BEGIN

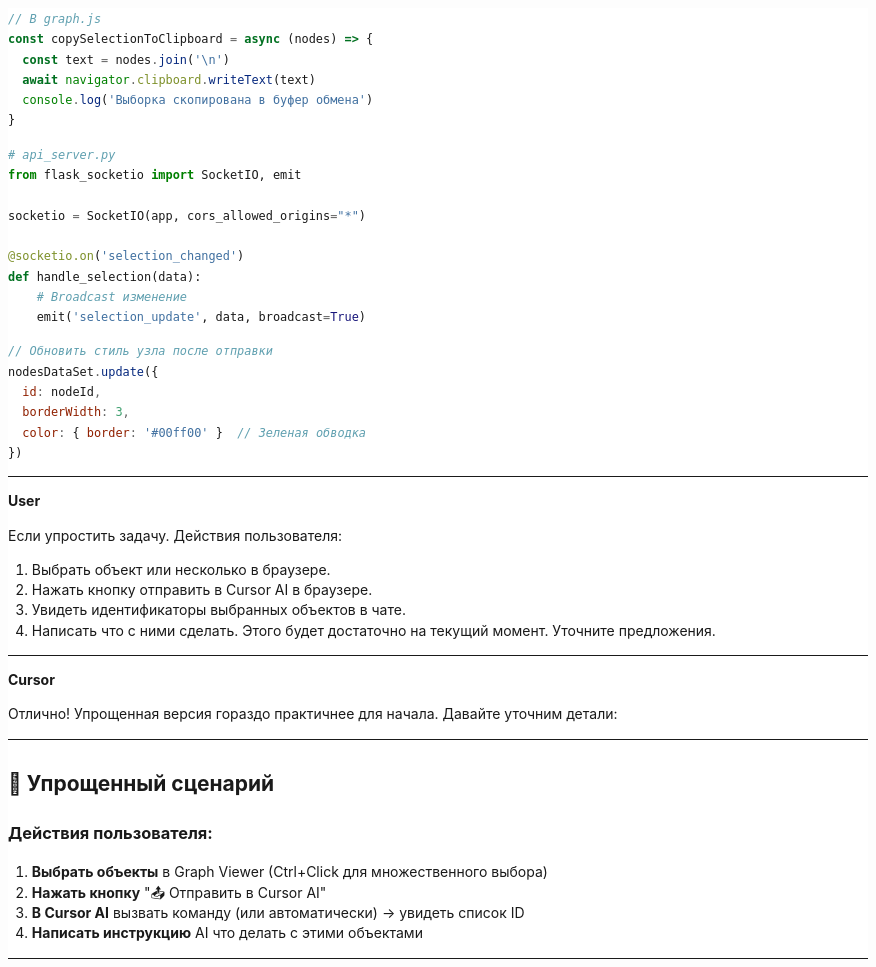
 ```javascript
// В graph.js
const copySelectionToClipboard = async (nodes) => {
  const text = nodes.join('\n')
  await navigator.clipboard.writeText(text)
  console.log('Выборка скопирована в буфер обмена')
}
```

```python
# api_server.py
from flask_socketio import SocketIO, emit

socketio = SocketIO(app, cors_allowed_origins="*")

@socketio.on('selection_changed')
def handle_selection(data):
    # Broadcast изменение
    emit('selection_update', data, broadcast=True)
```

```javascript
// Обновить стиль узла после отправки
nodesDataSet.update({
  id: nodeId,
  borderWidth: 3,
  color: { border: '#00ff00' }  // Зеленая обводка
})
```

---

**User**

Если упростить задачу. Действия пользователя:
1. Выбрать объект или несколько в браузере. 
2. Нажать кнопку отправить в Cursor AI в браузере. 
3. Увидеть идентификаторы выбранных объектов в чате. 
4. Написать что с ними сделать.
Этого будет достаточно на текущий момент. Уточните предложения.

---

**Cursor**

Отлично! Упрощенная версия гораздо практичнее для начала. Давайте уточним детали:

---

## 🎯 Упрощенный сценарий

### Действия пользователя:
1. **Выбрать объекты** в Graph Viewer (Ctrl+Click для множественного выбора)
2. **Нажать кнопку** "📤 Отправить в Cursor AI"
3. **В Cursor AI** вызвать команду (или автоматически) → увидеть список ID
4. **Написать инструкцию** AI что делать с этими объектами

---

END

- _TASK TO CARRY OUT_: The material should be duplicated word for word, with no images included.

- _YOUR SOLUTION_:
 ```javascript
// В graph.js
const copySelectionToClipboard = async (nodes) => {
  const text = nodes.join('\n')
  await navigator.clipboard.writeText(text)
  console.log('Выборка скопирована в буфер обмена')
}
```

```python
# api_server.py
from flask_socketio import SocketIO, emit

socketio = SocketIO(app, cors_allowed_origins="*")

@socketio.on('selection_changed')
def handle_selection(data):
    # Broadcast изменение
    emit('selection_update', data, broadcast=True)
```

```javascript
// Обновить стиль узла после отправки
nodesDataSet.update({
  id: nodeId,
  borderWidth: 3,
  color: { border: '#00ff00' }  // Зеленая обводка
})
```

---

**User**

Если упростить задачу. Действия пользователя:
1. Выбрать объект или несколько в браузере. 
2. Нажать кнопку отправить в Cursor AI в браузере. 
3. Увидеть идентификаторы выбранных объектов в чате. 
4. Написать что с ними сделать.
Этого будет достаточно на текущий момент. Уточните предложения.

---

**Cursor**

Отлично! Упрощенная версия гораздо практичнее для начала. Давайте уточним детали:

---

## 🎯 Упрощенный сценарий

### Действия пользователя:
1. **Выбрать объекты** в Graph Viewer (Ctrl+Click для множественного выбора)
2. **Нажать кнопку** "📤 Отправить в Cursor AI"
3. **В Cursor AI** вызвать команду (или автоматически) → увидеть список ID
4. **Написать инструкцию** AI что делать с этими объектами

---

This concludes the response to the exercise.